Yesterday, Donald Trump has been inaugurated as the President of USA… However, this post is not, at least not directly, about Donald Trump, but about what was happening on Twitter during #InaugurationDay.

For the last few weeks I have been working on new tweet collection software called TweetPinna (soon to be open sourced available on GitHub). Thinking about the inauguration, I decided to do a little stress test. This resulted in a database filled with 789,051 tweets, spread over a period of ten hours. Unfortunately, due to the Twitter ToS, I cannot share the (anonymized) raw data. However, if you want to play with the data, I can provide you with all twitter IDs and necessary instructions.

Since these tweets seems to be very interesting, I decided to have a (very) preliminary look into the data.

## General Information / EDA

The collection software ran between Fri, 20 Jan 2017 15:49:48.187 GMT and Sat, 21 Jan 2017 00:38:48.670 GMT. Overall, 789,051 tweets were collected and stored in a MongoDB collection.

Based on metadata, there are tweets in 53 different languages in the collection. The languages with the highest frequencies of tweets are listed below:

The data also is interesting regarding the people involved. As we can see in this plot, there is a fairly strong correlation between the number of statuses and the number of followers.

## Hashtags

There are 18589 unique hashtags (948,833 in total; avg. of 1.2 hashtags per tweet) in the collection. Since #InaugurationDay was the starting point of the collection process, it clearly is the most frequent hashtag/item in the collection.

The most prominent hashtags are:

Plotting hashtag co-occurence as a network plot results in a rather beautiful, but crowded picture. Nodes that are connected have appeared together in a tweet. The size of the node represents the number of total occurences.

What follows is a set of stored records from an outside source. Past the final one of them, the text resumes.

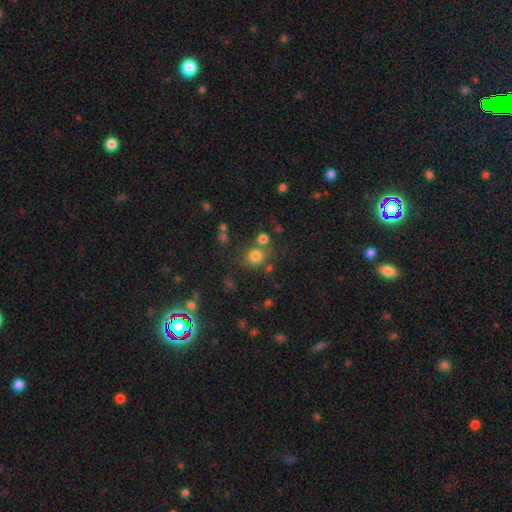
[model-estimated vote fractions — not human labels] Smooth or featured: smooth — 77% (star or artifact — 15%)
How rounded: round — 86% (in between — 13%)
Merging: none — 69% (merger — 16%)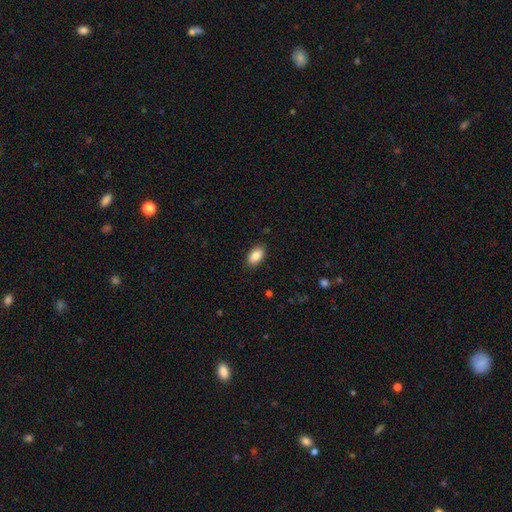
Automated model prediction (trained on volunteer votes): Smooth or featured: smooth — 88% (star or artifact — 7%)
How rounded: in between — 93% (round — 5%)
Merging: none — 87% (minor disturbance — 10%)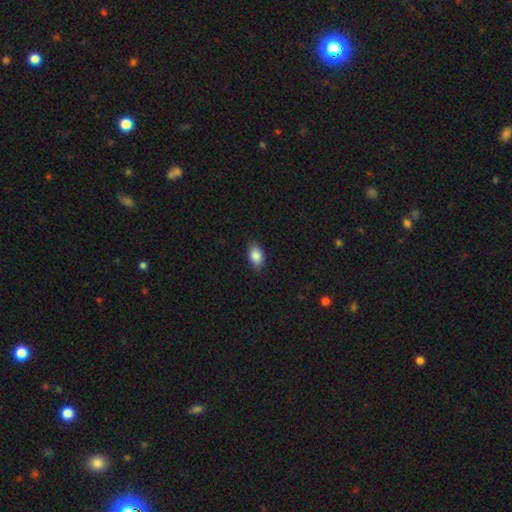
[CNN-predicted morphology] smooth_or_featured: smooth (p=0.88) [alt: star or artifact p=0.07]
how_rounded: in between (p=0.89) [alt: round p=0.09]
merging: none (p=0.86) [alt: minor disturbance p=0.11]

In order to actually see something, the sample size needs to be reduced. The following graph shows a sample of 1000 tweets and their respective hashtags.

The network plot was generated using the Fruchterman-Reingold algorithm (niter = 10,000) in igraph. The size of the nodes represents the overall frequency of the hashtags in the collection. The width of the edges represents the number of co-occurences in the sample. Isolated hashtags have been removed. Still, there are three isolated groups of hashtags in the sample. These most often represent individual tweets with multiple hashtags that are not used by other tweets.

This individual, non-representative configuration of hashtags (from a sample of 100 tweets) reveals how different discourses are linked by central nodes (more general hashtags) in the network. In this particular example a set of critical hashtags consisting of maytheforcebewithus, foundingfathersbelike, and itsreallyhappening is linked to the larger discourse using the general inaugurationday hashtag.

Unfortunately, I have not yet undertaken any further, in-depth, analysis.

## Corpus of English Tweets

I decided to primarily focus on original English tweets. Hence, the actual corpus is a subset of the collection consisting of English tweets which are not marked as a retweet. This has been achieved by querying MongoDB db.getCollection('inaugurationday').find({text: {\$not: /^RT.*/}, lang: "en"}). This fairly simple regex methodology (i.e. excluding tweets starting with ‘RT’) is not perfect, but works well enough. The actual tweets were then extracted from the databse using a simple Python script creating a csv file that can easily be processed using R. Actually, most of the data wrangling, analysis, and visualization has been done in R.

Following this process resulted in a list of 133,618 English tweets. Due to a lack of computing power (yes, with this amount of data this becomes an issue), I drew a random sample of 10,000 tweets (= 44,687 tokens) that I will use for parts of the analysis.

I cleaned the tweets using both tweet_utils (@timothyrenner) and the various tm_map functions. To exclude stopwords, the SMART list was used.

# Frequency

Overall, the frequency plot does not reveal anything particularly interesting. Nevertheless, it becomes clear that both Presidents (Obama and Trump) are discussed in the inauguration context. Comparing these results to a similar frequency analysis of the whole dataset revealed that random sampling worked really well.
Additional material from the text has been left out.